Head-to-head with BouncyCastle (an independent RFC 8554 implementation) for the firmware-oriented parameter set LMS_SHA256_M32_H10 + LMOTS_SHA256_N32_W8.
Run them yourself:
dotnet run -c Release --project benchmarks/PostQuantum.LMS.Signer.Benchmarks
⚠️ These areShortRunnumbers (3 iterations) captured on a small 2-core CI container (AMD EPYC, .NET 8). Variance is high — treat them as orders of magnitude, not precise figures, and run a full job on your target hardware for anything you depend on.
| Operation (LMS h=10, w=8) | This library | BouncyCastle | Allocated (ours / BC) |
|---|---|---|---|
| Key generation (build tree, one-time) | ~7.3 s | ~4.4 s | 1.2 MB / 3.6 MB |
| Sign | ~3.3 ms | n/a* | 1.6 KB / — |
| Verify | ~3.6 ms | ~2.0 ms | 1.3 KB / 5.2 KB |
* BouncyCastle's signer advances an internal one-time index on every call, so benchmarking it under repeated invocation exhausts the key; the figure isn't comparable and is omitted.

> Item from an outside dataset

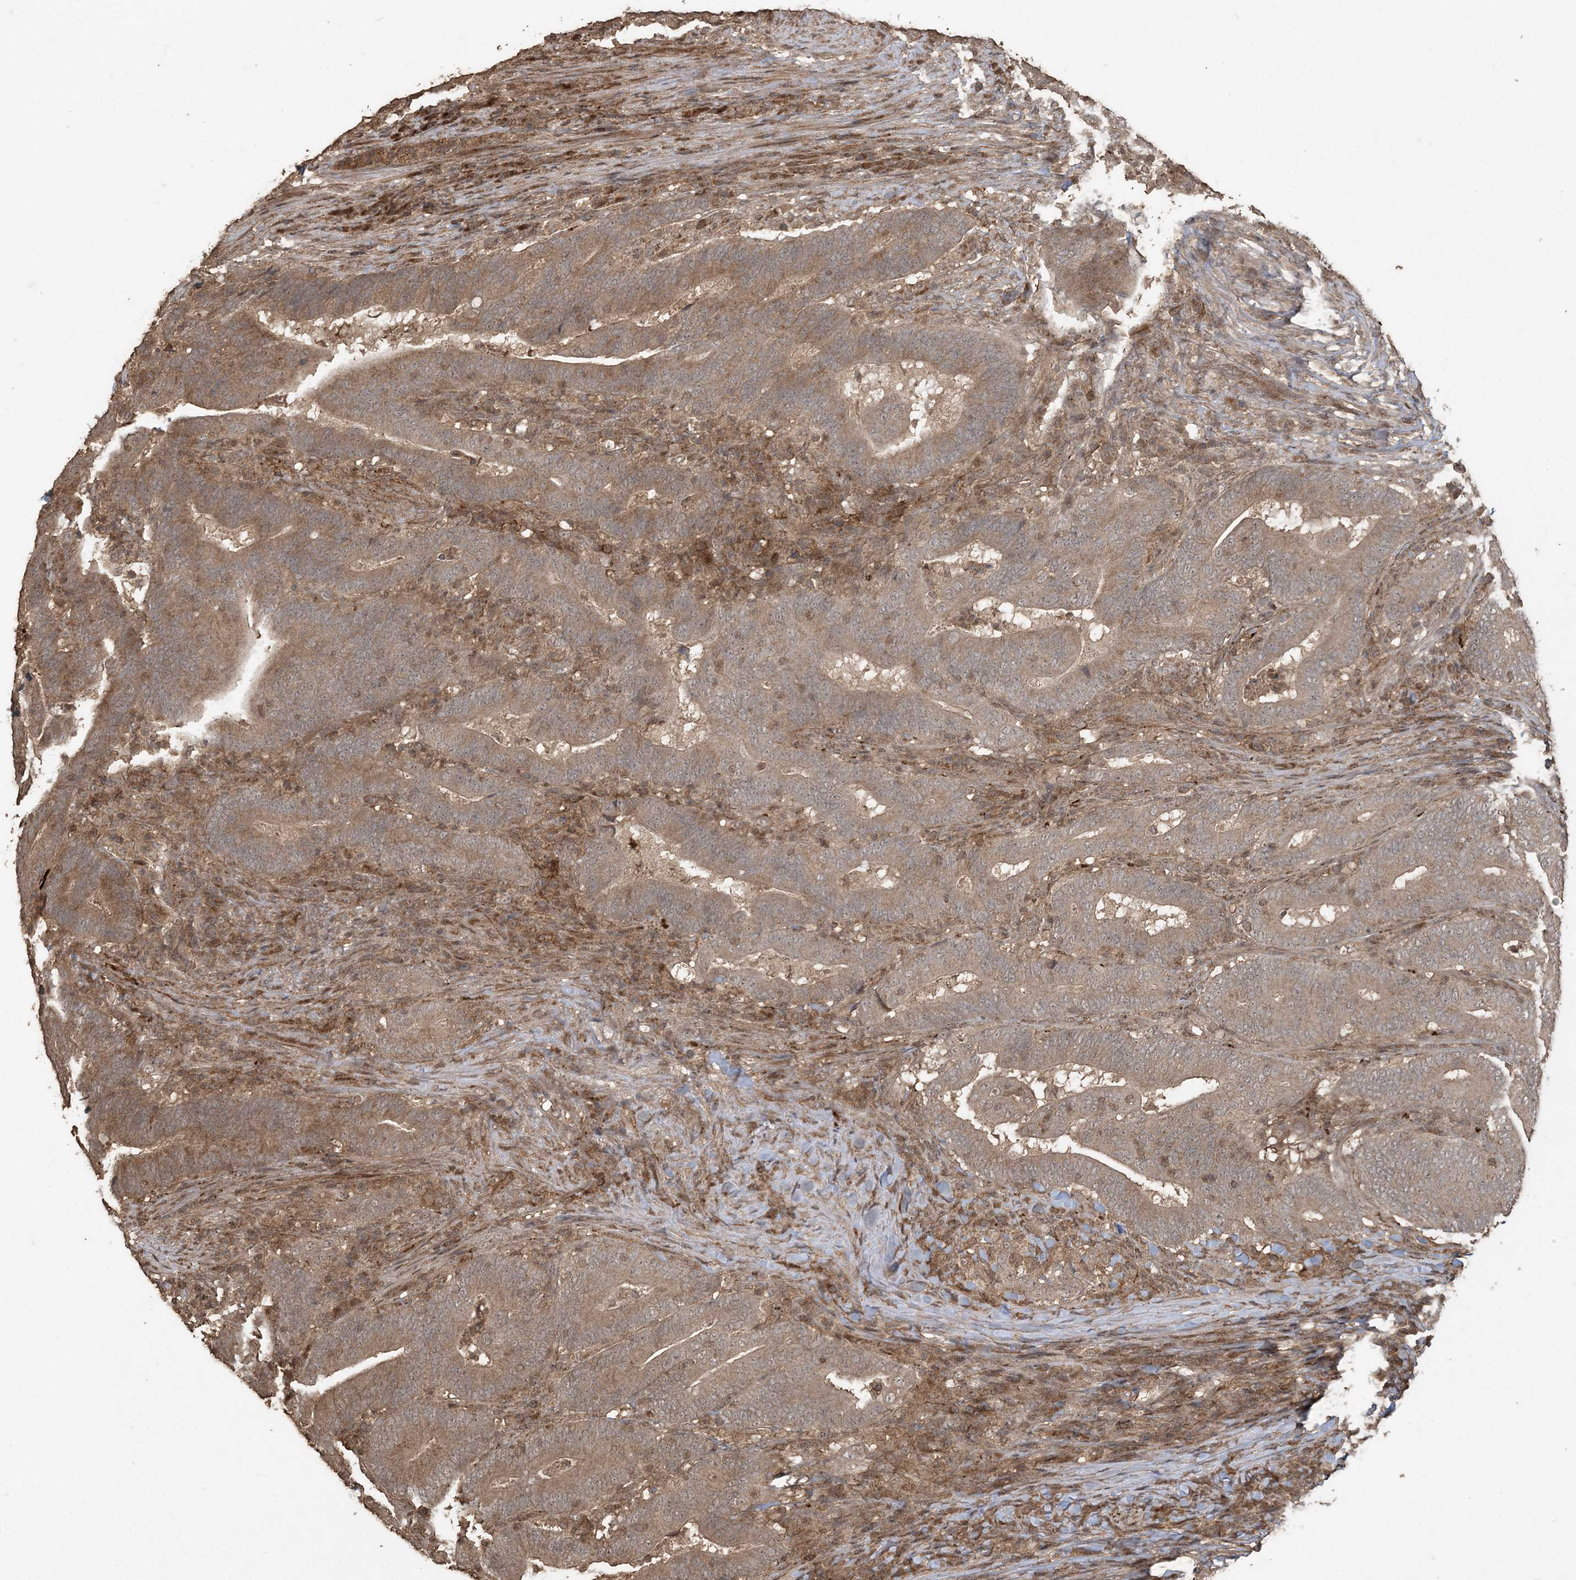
{"staining": {"intensity": "moderate", "quantity": ">75%", "location": "cytoplasmic/membranous"}, "tissue": "colorectal cancer", "cell_type": "Tumor cells", "image_type": "cancer", "snomed": [{"axis": "morphology", "description": "Normal tissue, NOS"}, {"axis": "morphology", "description": "Adenocarcinoma, NOS"}, {"axis": "topography", "description": "Colon"}], "caption": "The histopathology image demonstrates staining of colorectal cancer (adenocarcinoma), revealing moderate cytoplasmic/membranous protein positivity (brown color) within tumor cells.", "gene": "EFCAB8", "patient": {"sex": "female", "age": 66}}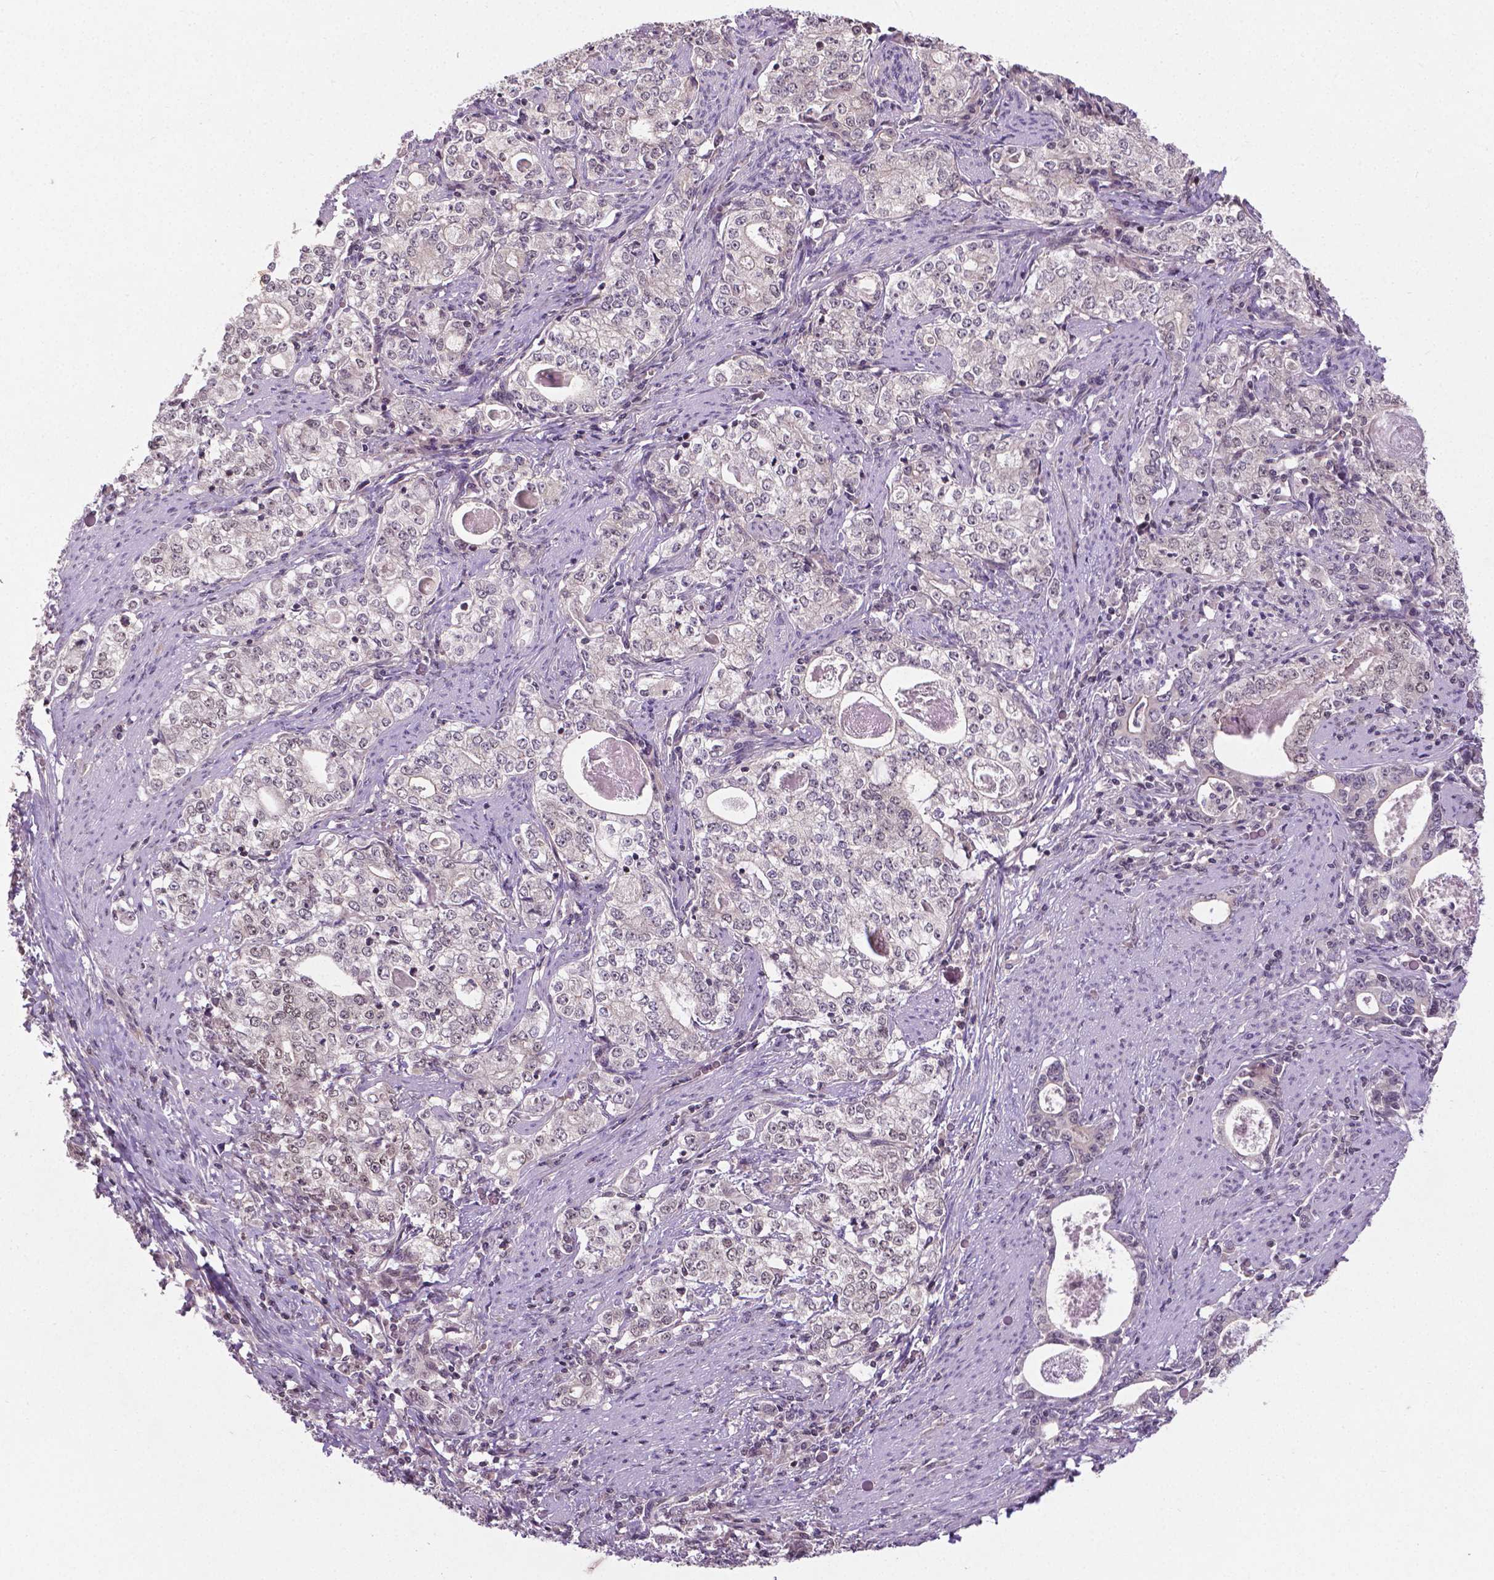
{"staining": {"intensity": "moderate", "quantity": "<25%", "location": "nuclear"}, "tissue": "stomach cancer", "cell_type": "Tumor cells", "image_type": "cancer", "snomed": [{"axis": "morphology", "description": "Adenocarcinoma, NOS"}, {"axis": "topography", "description": "Stomach, lower"}], "caption": "Tumor cells display low levels of moderate nuclear positivity in approximately <25% of cells in human stomach cancer (adenocarcinoma).", "gene": "ANKRD54", "patient": {"sex": "female", "age": 72}}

- Wall-clock: the pure-managed core is the same order of magnitude as BouncyCastle, currently roughly 1.5–1.8× slower on key generation and verification. For the target use case this is a non-issue: key generation happens once per key, and signing/verification are single-digit milliseconds.
- Allocations: the managed core allocates less than BouncyCastle (≈⅓ on key generation, ≈¼ on verify) — useful for constrained/embedded signing hosts.
- Tradeoff: the headline tradeoff isn't speed — it's zero runtime dependency and full ownership of the state index (the entire point of the library).
The dominant cost is raw SHA-256 throughput (key generation hashes ≈ p · 2^w · 2^h ≈ 9M times for
this set). An experiment replacing the incremental hasher with one-shot SHA256.HashData over packed
buffers showed no measurable wall-clock improvement under ShortRun and slightly increased
allocations, so it was reverted — the bottleneck is the hash function itself, not per-call overhead.
Genuine wins would come from a faster SHA-256 path or BDS-style tree traversal, and should be proven
with a full benchmark job before landing. (Intellectual honesty over vanity numbers.)